*Your goal*
Return each line of the data below exactly, omitting any pictures.

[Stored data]
Content starts

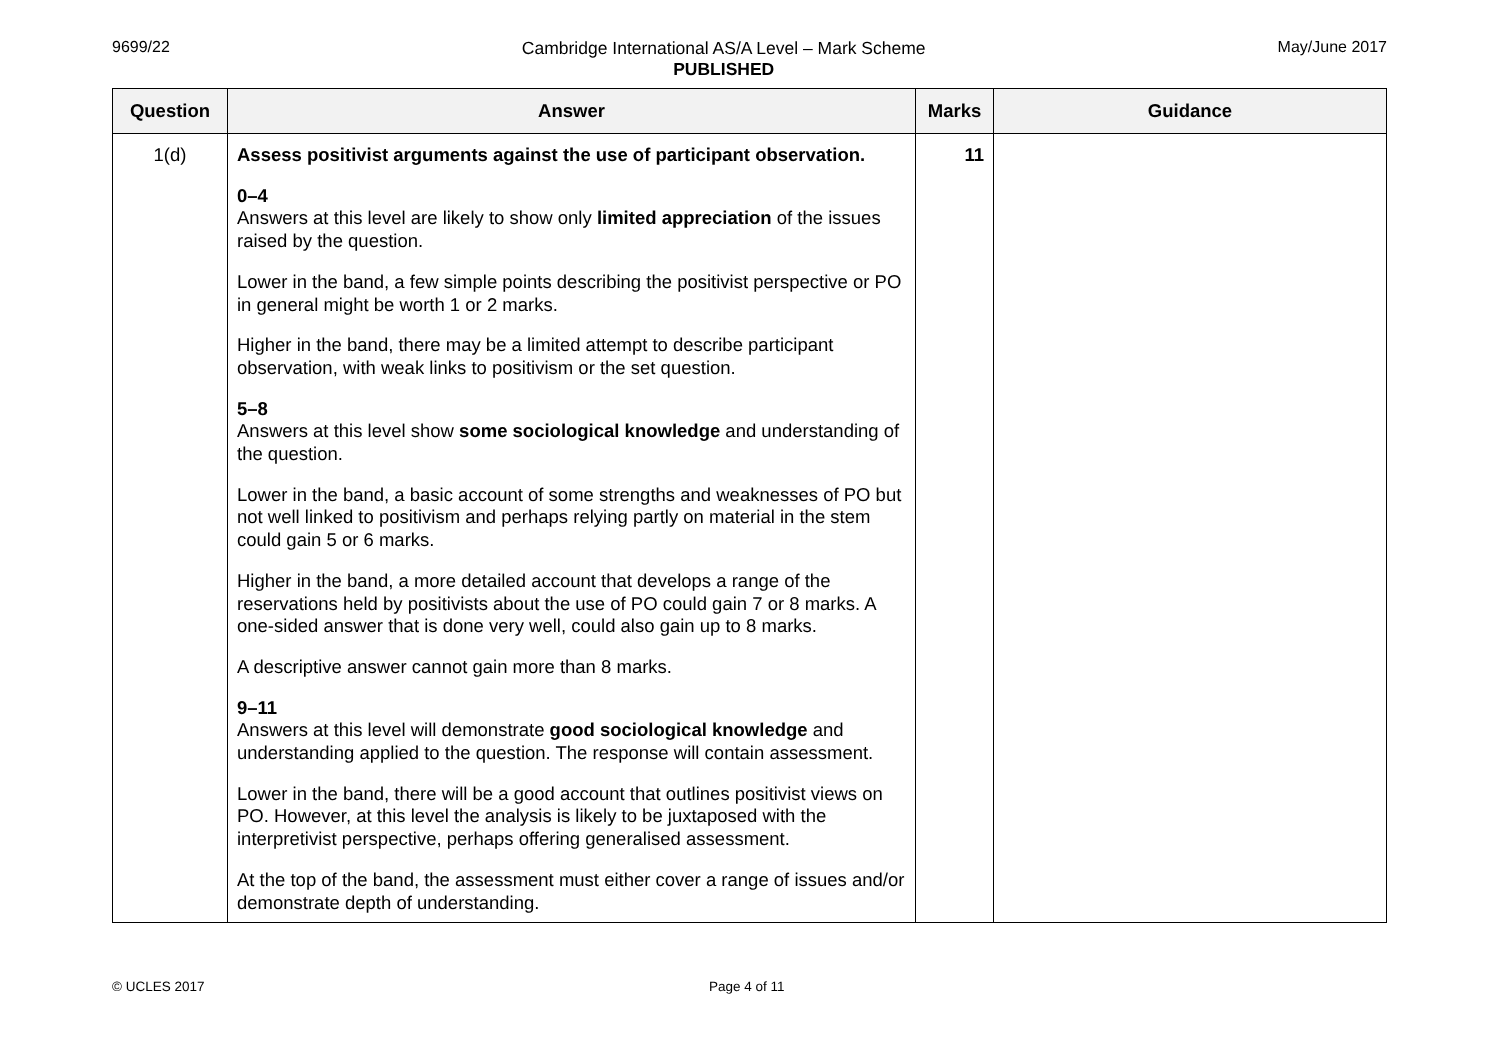9699/22 Cambridge International AS/A Level – Mark Scheme
PUBLISHED
May/June 2017
| Question | Answer | Marks | Guidance |
| --- | --- | --- | --- |
| 1(d) | Assess positivist arguments against the use of participant observation. 0–4 Answers at this level are likely to show only limited appreciation of the issues raised by the question. Lower in the band, a few simple points describing the positivist perspective or PO in general might be worth 1 or 2 marks. Higher in the band, there may be a limited attempt to describe participant observation, with weak links to positivism or the set question. 5–8 Answers at this level show some sociological knowledge and understanding of the question. Lower in the band, a basic account of some strengths and weaknesses of PO but not well linked to positivism and perhaps relying partly on material in the stem could gain 5 or 6 marks. Higher in the band, a more detailed account that develops a range of the reservations held by positivists about the use of PO could gain 7 or 8 marks. A one-sided answer that is done very well, could also gain up to 8 marks. A descriptive answer cannot gain more than 8 marks. 9–11 Answers at this level will demonstrate good sociological knowledge and understanding applied to the question. The response will contain assessment. Lower in the band, there will be a good account that outlines positivist views on PO. However, at this level the analysis is likely to be juxtaposed with the interpretivist perspective, perhaps offering generalised assessment. At the top of the band, the assessment must either cover a range of issues and/or demonstrate depth of understanding. | 11 | |
© UCLES 2017 Page 4 of 11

Content ends

*Output for this exercise*
9699/22 Cambridge International AS/A Level – Mark Scheme
PUBLISHED
May/June 2017
| Question | Answer | Marks | Guidance |
| --- | --- | --- | --- |
| 1(d) | Assess positivist arguments against the use of participant observation. 0–4 Answers at this level are likely to show only limited appreciation of the issues raised by the question. Lower in the band, a few simple points describing the positivist perspective or PO in general might be worth 1 or 2 marks. Higher in the band, there may be a limited attempt to describe participant observation, with weak links to positivism or the set question. 5–8 Answers at this level show some sociological knowledge and understanding of the question. Lower in the band, a basic account of some strengths and weaknesses of PO but not well linked to positivism and perhaps relying partly on material in the stem could gain 5 or 6 marks. Higher in the band, a more detailed account that develops a range of the reservations held by positivists about the use of PO could gain 7 or 8 marks. A one-sided answer that is done very well, could also gain up to 8 marks. A descriptive answer cannot gain more than 8 marks. 9–11 Answers at this level will demonstrate good sociological knowledge and understanding applied to the question. The response will contain assessment. Lower in the band, there will be a good account that outlines positivist views on PO. However, at this level the analysis is likely to be juxtaposed with the interpretivist perspective, perhaps offering generalised assessment. At the top of the band, the assessment must either cover a range of issues and/or demonstrate depth of understanding. | 11 | |
© UCLES 2017 Page 4 of 11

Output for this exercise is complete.